[comp.unix.wizards] execvp

m5d@bobkat.UUCP (Mike McNally ) (01/21/87)

My 4.2BSD documentation for execl(3) describes a "bug" involving failed
attempts to execute the shell to run a supposed command file.
According to the "man" page,

	If execvp is called to execute a file that turns out to be a 
	shell command file, and if it is impossible to execute the
	shell, the values of argv[0] and argv[-1] will be modified
	before return.

This seemed very strange to me.  Which "argv"?  Why does it mess with
argv[-1]??

I wrote a fake version of execve(2) which prints the address of the
argument list passed to it, then sets "errno" to ENOEXEC and returns.
This fools execvp, which then tries to run the shell.  The argument
list passed the second time is somewhere on the stack; it isn't my
original "argv" at all.

In short I can't cause this "bug" to manifest itself; does it really
exist?

--
****                                                         ****
**** At Digital Lynx, we're almost in Garland, but not quite ****
****                                                         ****

Mike McNally                                    Digital Lynx Inc.
Software (not hardware) Person                  Dallas  TX  75243
uucp: {texsun,killer,infotel}!pollux!bobkat!m5  (214) 238-7474

guy%gorodish@Sun.COM (Guy Harris) (01/23/87)

> According to the ("exec") "man" page,
> 
> 	If execvp is called to execute a file that turns out to be a 
> 	shell command file, and if it is impossible to execute the
> 	shell, the values of argv[0] and argv[-1] will be modified
> 	before return.
> 
> This seemed very strange to me.  Which "argv"?  Why does it mess with
> argv[-1]??
> ...
> In short I can't cause this "bug" to manifest itself; does it really
> exist?

Nope.  This same claim is in the V7 manual page.  It may have been
true back then; I don't have V7 source handy to check.

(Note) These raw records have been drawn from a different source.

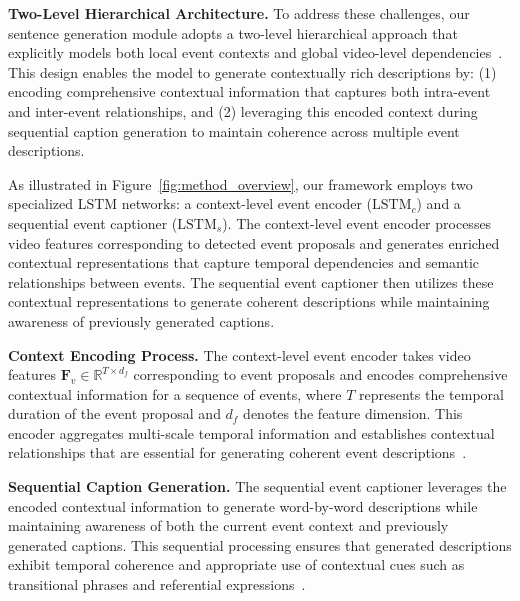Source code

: \textbf{Two-Level Hierarchical Architecture.}
To address these challenges, our sentence generation module adopts a two-level hierarchical approach that explicitly models both local event contexts and global video-level dependencies~\cite{pan2016hierarchical,baraldi2017hierarchical}. This design enables the model to generate contextually rich descriptions by: (1) encoding comprehensive contextual information that captures both intra-event and inter-event relationships, and (2) leveraging this encoded context during sequential caption generation to maintain coherence across multiple event descriptions.

As illustrated in Figure~\ref{fig:method_overview}, our framework employs two specialized LSTM networks: a context-level event encoder ($\text{LSTM}_c$) and a sequential event captioner ($\text{LSTM}_s$). The context-level event encoder processes video features corresponding to detected event proposals and generates enriched contextual representations that capture temporal dependencies and semantic relationships between events. The sequential event captioner then utilizes these contextual representations to generate coherent descriptions while maintaining awareness of previously generated captions.

\textbf{Context Encoding Process.}
The context-level event encoder takes video features $\mathbf{F}_v \in \mathbb{R}^{T \times d_f}$ corresponding to event proposals and encodes comprehensive contextual information for a sequence of events, where $T$ represents the temporal duration of the event proposal and $d_f$ denotes the feature dimension. This encoder aggregates multi-scale temporal information and establishes contextual relationships that are essential for generating coherent event descriptions~\cite{Chen2020-di,Wang2021-xe}.

\textbf{Sequential Caption Generation.}
The sequential event captioner leverages the encoded contextual information to generate word-by-word descriptions while maintaining awareness of both the current event context and previously generated captions. This sequential processing ensures that generated descriptions exhibit temporal coherence and appropriate use of contextual cues such as transitional phrases and referential expressions~\cite{Huang2020-as}.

The 4.2BSD and S5 code do the same thing if the file is a shell
script.  They build a new argument list, whose first entry is "sh",
whose second entry is the name of the file that it found, and whose
subsequent entries are the 1st through Nth arguments (i.e., argv[1]
through argv[argc-1]).  My pure guess is that if this bug ever
existed, it was because some version of "execvp" *didn't* make a copy
of the argument list, but just smashed argv[0] with the name of the
file and argv[-1] with "sh" and fed this somewhat spurious argument
list to "execv".  Needless to say, smashing argv[-1] is violently
anti-social, since it's probably some random piece of user data.

Given that the 4.2BSD and S5 code are basically the same, I suspect
that the fix was in some version of UNIX from Research that predates
both of them.  A likely candidate for this version would be V7; it
may be that the documentation, as usual, trailed the code.